Soon du Plessis had officially moved to Philadelphia and become a sous chef in Solomonov’s restaurant group. She followed that up with a gig as the pastry chef at the tony Rittenhouse Hotel.
It was at the Rittenhouse that she first felt the spark of entrepreneurship. She was “responsible for a whole team of cooks, different menus, working with other departments, purchasing, costing, inventory.” Gaining that management experience made her consider opening her own business. But that would be down the road, when the time was right.
Then, she and Brad decided to start a family.
“I had my daughter and realized I can’t go back to the hotel,” du Plessis said. “I used to work 12 to 14 hours days. I started thinking about what else I could do. I was at a crossroads.”
In a moment of serendipity, she heard that fellow pastry chef Jessie Prawlucki, a two-time James Beard Award semifinalist, was looking for someone to sublease her bakery. The cherry on top? It was located in du Plessis’s East Passyunk neighborhood. “This was an amazing opportunity,” she thought. “I had to just do it.”
Essen Bakery opened in 2016, with a menu inspired by the meals of du Plessis’s childhood. Her flagship chocolate halva babka sells out early each day. Her rugelach, black and white cookies, and sandwiches are favorites, too. She makes challah just like her mother used to, although her version is sweeter and softer. And while du Plessis says her father may prefer his wife’s take, there are a few little old ladies in the neighborhood who love Essen’s challah (and they don’t even complain about how much bread costs these days).
Du Plessis now owns the bakery space, and recently announced plans to open an outpost on the opposite side of town—in Northern Liberties’ new Piazza Pod Park.
She credits her family with giving her the confidence to manage a team and run a business. Every Shabbat, they’d have two- to three-hour meals together as a family. “There was a lot of discourse at our table. We pushed for our opinions to be heard and I developed a lot of confidence.”
At just 4 feet 11 inches tall, Du Plessis is the exact same height as her mom, an entrepreneur who she describes as smart, capable, and confident. Likewise, du Plessis says that “anyone who meets me can tell that I’m not self-conscious about my size or being a woman.” She hopes to pass that strong spirit and work ethic on to her daughter, Lily.

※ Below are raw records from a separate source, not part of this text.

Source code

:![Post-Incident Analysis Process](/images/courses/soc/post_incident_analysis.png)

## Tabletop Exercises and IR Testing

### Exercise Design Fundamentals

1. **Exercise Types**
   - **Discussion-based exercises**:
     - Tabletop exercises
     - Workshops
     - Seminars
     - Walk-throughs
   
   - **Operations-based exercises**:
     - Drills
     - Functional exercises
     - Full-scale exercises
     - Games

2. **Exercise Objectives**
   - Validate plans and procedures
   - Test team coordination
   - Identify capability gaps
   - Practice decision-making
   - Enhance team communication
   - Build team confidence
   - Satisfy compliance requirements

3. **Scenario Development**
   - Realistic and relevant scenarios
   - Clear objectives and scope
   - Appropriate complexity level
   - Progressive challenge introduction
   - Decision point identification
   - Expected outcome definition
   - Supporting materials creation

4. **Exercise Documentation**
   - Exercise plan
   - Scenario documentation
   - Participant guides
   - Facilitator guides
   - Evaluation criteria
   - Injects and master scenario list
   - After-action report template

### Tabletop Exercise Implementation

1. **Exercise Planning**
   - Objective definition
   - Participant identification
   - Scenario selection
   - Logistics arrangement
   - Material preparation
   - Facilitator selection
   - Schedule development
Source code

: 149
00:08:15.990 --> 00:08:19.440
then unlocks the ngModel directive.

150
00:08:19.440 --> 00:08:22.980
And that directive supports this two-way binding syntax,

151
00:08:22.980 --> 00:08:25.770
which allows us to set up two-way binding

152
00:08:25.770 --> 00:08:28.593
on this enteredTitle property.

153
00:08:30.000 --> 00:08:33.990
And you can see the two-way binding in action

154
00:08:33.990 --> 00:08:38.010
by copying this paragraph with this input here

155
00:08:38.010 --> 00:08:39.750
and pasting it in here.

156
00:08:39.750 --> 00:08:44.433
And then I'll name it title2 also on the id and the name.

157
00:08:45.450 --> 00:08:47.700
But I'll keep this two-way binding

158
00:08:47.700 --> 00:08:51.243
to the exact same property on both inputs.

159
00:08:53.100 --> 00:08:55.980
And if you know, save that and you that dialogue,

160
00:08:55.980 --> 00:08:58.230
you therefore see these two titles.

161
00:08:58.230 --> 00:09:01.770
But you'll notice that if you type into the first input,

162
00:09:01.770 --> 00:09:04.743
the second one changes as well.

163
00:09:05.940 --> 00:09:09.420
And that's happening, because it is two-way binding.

“It seems a little bit crazy that I opened my business when I had a six-month-old,” du Plessis said. Though it’s still hard to balance motherhood with running the bakery, she believes that Lily, who is now almost four years old, will benefit from seeing her mom follow her dream.
Before becoming a parent, du Plessis always thought opening her own place would be years down the road. “You can keep thinking that your whole life,” she said. “It’s time when it works out. This was the opportunity.”